EXERCICES À FAIRE ::
(A) Dans le texte sur le culte d'Aecorna, recopiez à l'identique tout le passage qui va de "Tous les dédicants" jusqu'à "ancien statut pérégrin.".
(B) Présentez sous forme de liste le paragraphe du texte sur le culte d'Aecorna qui commence par « Aecorna (var. Aecur(n)a, Aequorna) », en conservant ses faits essentiels.
(C) Donnez la suite du texte sur le culte d'Aecorna à partir de l'endroit où il s'arrête.

EXTRAIT À LIRE ::
Sur six inscriptions votives provenant de Hongrie et de Slovénie
Aecorna (var. Aecur(n)a, Aequorna) Divinité locale attestée dans la région d'Emona, aux limites du territoire des Savarienses. Son culte apparaît pleinement intégré aux pratiques religieuses romaines. Les inscriptions comportent les formules votives classiques (VSLM) et parfois l'épithète Augusta, signe d'une assimilation au cadre idéologique impérial. Aucun élément ne permet de préciser ses fonctions, probablement topiques. Toutes les attestations du culte d'Aecorna sont localisées soit dans le bassin d'Emona, soit à Savaria par l'intermédiaire d'émigrés d'Emona, ce qui confirme l'origine strictement locale de cette divinité. Certaines inscriptions adoptent la structure dédicant + théonyme + formule votive ; toutefois, le nom de la divinité reste immédiatement identifiable.
Tous les dédicants portent un nom latin : l'un exerce une fonction municipale ; trois sont des citoyens romains attestant la tria nomina (toutefois deux sont affranchis) ; un militaire, dont l'inscription semble davantage orientée vers l'autocélébration que vers l'hommage à la déesse ; une communauté locale située aux confins des Emonienses. Le dernier, Auctus, porte un nom que X. Delamarre rapproche d'un celtique *ougtu- "hiver". Ce nom, toutefois très répandu dans le monde romain (y compris hors de tout contexte celtique), doit être compris ici comme un anthroponyme latin courant, sans valeur probante pour une origine indigène, bien que sa simplicité puisse évoquer un ancien statut pérégrin.
Deux affranchis, Publius Petronius et Caius Fabius Corbo, agissant en qualité de magistri vici, ont supervisé, de sententia vici (sur décicion du vicus), la construction d'un aedem Aequornae, c'est-à-dire un temple ou sanctuaire dédié à Aecorna. Leur initiative témoigne d'un engagement communautaire et d'une certaine responsabilité cultuelle locale, assurée par des affranchis intégrés dans les structures civiques. Cela suggère que le culte d'Aecorna disposait d'un lieu de culte institutionnel, dont la mise en place ou l'entretien relevait du vicus, et était confiée à des personnes de statut social modeste mais en ascension, reflétant la romanité participative des milieux locaux.

DONNÉES RECUEILLIES ::
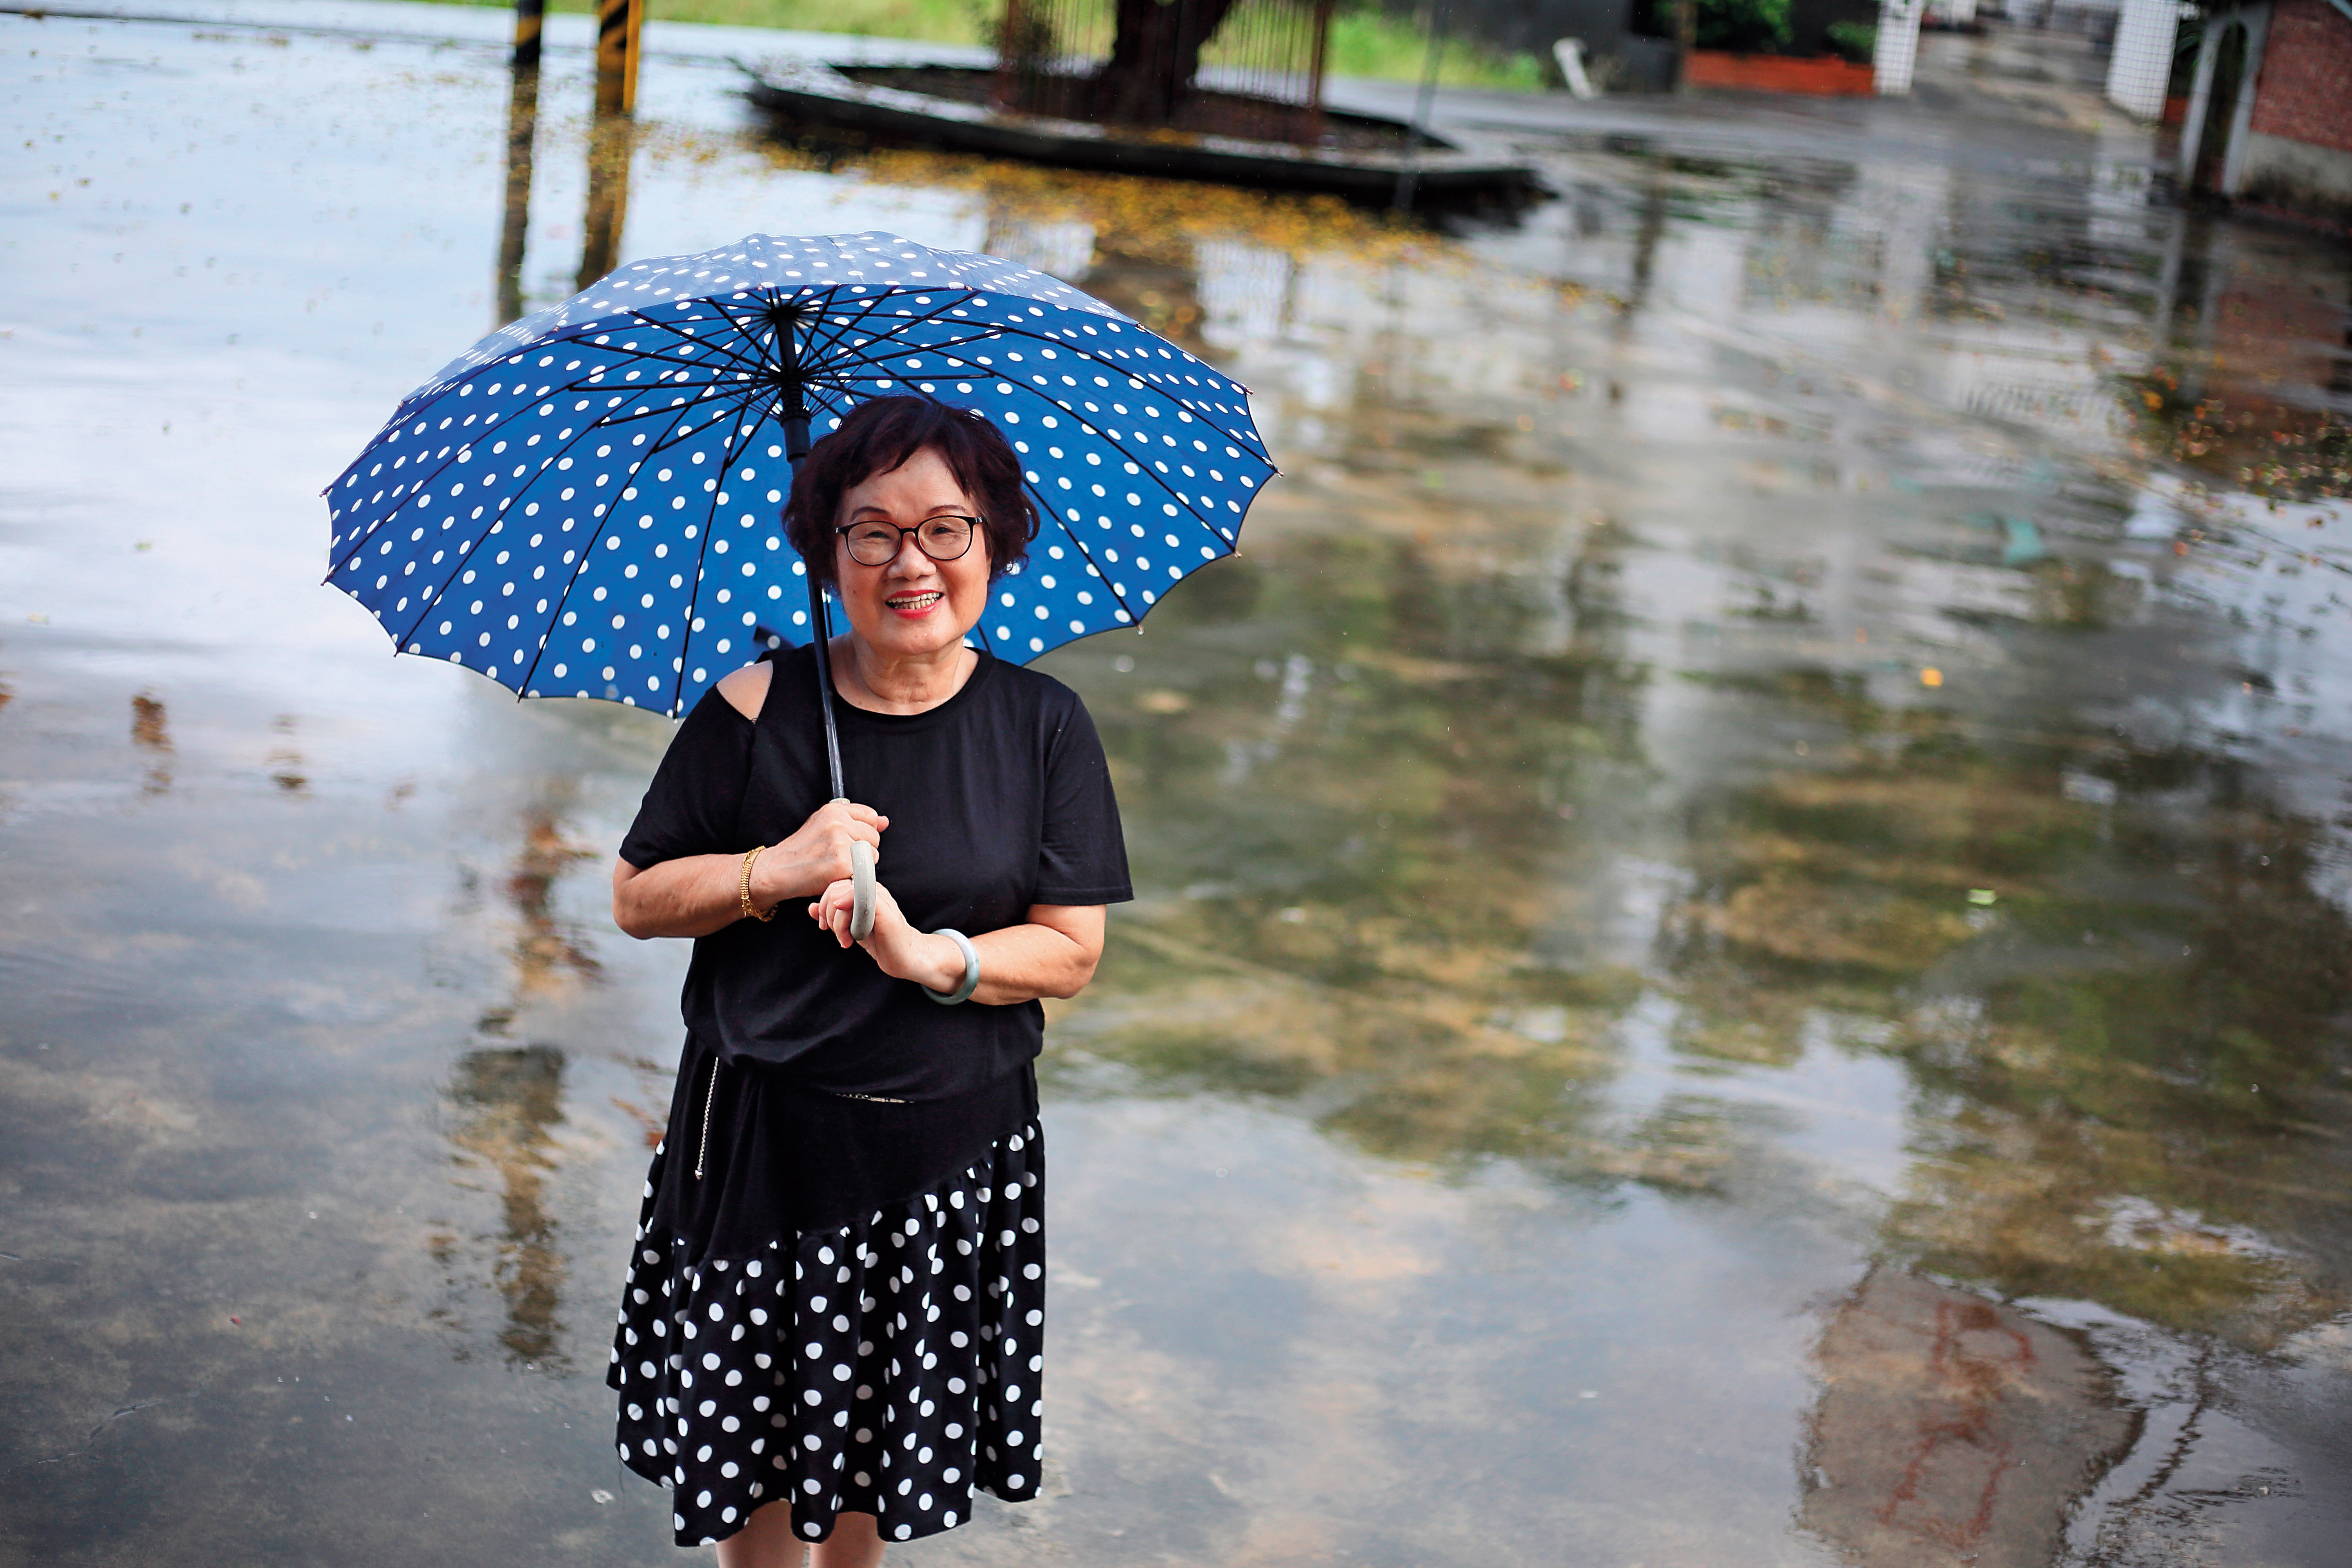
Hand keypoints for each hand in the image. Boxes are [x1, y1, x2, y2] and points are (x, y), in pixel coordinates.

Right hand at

LISTE DES RÉPONSES ::
(A)
Tous les dédicants portent un nom latin : l'un exerce une fonction municipale ; trois sont des citoyens romains attestant la tria nomina (toutefois deux sont affranchis) ; un militaire, dont l'inscription semble davantage orientée vers l'autocélébration que vers l'hommage à la déesse ; une communauté locale située aux confins des Emonienses. Le dernier, Auctus, porte un nom que X. Delamarre rapproche d'un celtique *ougtu- "hiver". Ce nom, toutefois très répandu dans le monde romain (y compris hors de tout contexte celtique), doit être compris ici comme un anthroponyme latin courant, sans valeur probante pour une origine indigène, bien que sa simplicité puisse évoquer un ancien statut pérégrin.

(B)
- Aecorna (variantes Aecur(n)a, Aequorna) est une divinité locale attestée dans la région d'Emona, aux limites du territoire des Savarienses.
- Son culte est pleinement intégré aux pratiques religieuses romaines. Les inscriptions emploient les formules votives classiques (VSLM) et parfois l'épithète Augusta, signe d'une assimilation au cadre idéologique impérial.
- Ses fonctions ne peuvent pas être précisées, mais elles étaient probablement topiques.
- Toutes les attestations se situent dans le bassin d'Emona ou à Savaria, par l'intermédiaire d'émigrés d'Emona, ce qui confirme l'origine strictement locale de la divinité.
- Certaines inscriptions suivent la structure dédicant + théonyme + formule votive. Le nom de la divinité y reste pourtant immédiatement identifiable.

(C)
Selon M. Šašel Kos (1998), trois petites inscriptions votives dédiées à Aecorna ont été découvertes sur Castle Hill (colline du château) à Emona (en 1820), ce qui laisse penser qu'un petit sanctuaire pouvait se trouver à cet endroit, dominant les marais. Elle situe le culte d'Aecorna comme local au bassin d'Emona, à Nauportus et Emona - ce sont les zones principales d'attestation. .Elle envisage pour Aecorna / Aequorna une possible origine non-latine : elle suggère qu'il s'agirait d'un nom pré-romain, issu d'un stratum linguistique nord-adratique, et évoque la possibilité - sans certitude - d'un lien avec des racines "étrusques ou vénètes".
X. Delamarre (2023) a proposé une étymologie *exs-corna "sanscorne", interprétation peu convaincante. Une divinité "écornée" - c'est-à-dire dépourvue de cornes - n'offre ni valeur symbolique ni cohérence théologique évidente, sauf à imaginer un jeu de mots tardif, sans portée cultuelle solide.
"Publius Petronius, affranchi de Publius, et Caius Fabius Corbo, affranchi de Caius, magistrats du vicus, ont pris en charge la construction du temple d'Aecorna, selon la décision du vicus.
Ljubljana (CIL 03, 3832) AVCTVS AECORNAE V(OTVM) S(OLVIT) L(IBENS)
"Auctus a acquitté son voeu envers Aecorna, de bon gré."
"Caius Claudius Priamus, envers Aecorna, s'est acquitté de son voeu, de bon gré, comme il se doit."
Ljubljana (AE 1980, 496) AECORNAE AVG(VSTAE) P(VBLIVS) CASSIVS SECVNDVS PRAEF(ECTVS) ALAE BRIT(ANNICAE) MIL[L]IARIAE C(IVIVM) R(OMANORVM) BIS TORQVATAE DONIS DONATVS BIS BELLO DACICO AB IMP(ERATORE) CAESARE NERVA TRAIANO AVG(VSTO) GER(MANICO) DACICO CORONIS VEXILLIS HASTIS
"À Aecorna Augusta, Publius Cassius Secundus, préfet de l'aile brittonne milliaria de citoyens romains, deux fois décorée, récompensé à deux reprises lors de la guerre dacique par l'empereur César Nerva Trajan Auguste, victorieux en Germanie et en Dacie, par des torques, des couronnes, des enseignes et des lances [...]"
Ljubljana (CIL 03, 3831) C(AIVS) AEMILIVS FELIX AECVR(NAE) V(OTVM) S(OLVIT) L(IBENS) M(ERITO)
"Caius Aemilius Felix , envers Aecorna, s'est acquitté de son voeu, de bon gré, comme il se doit."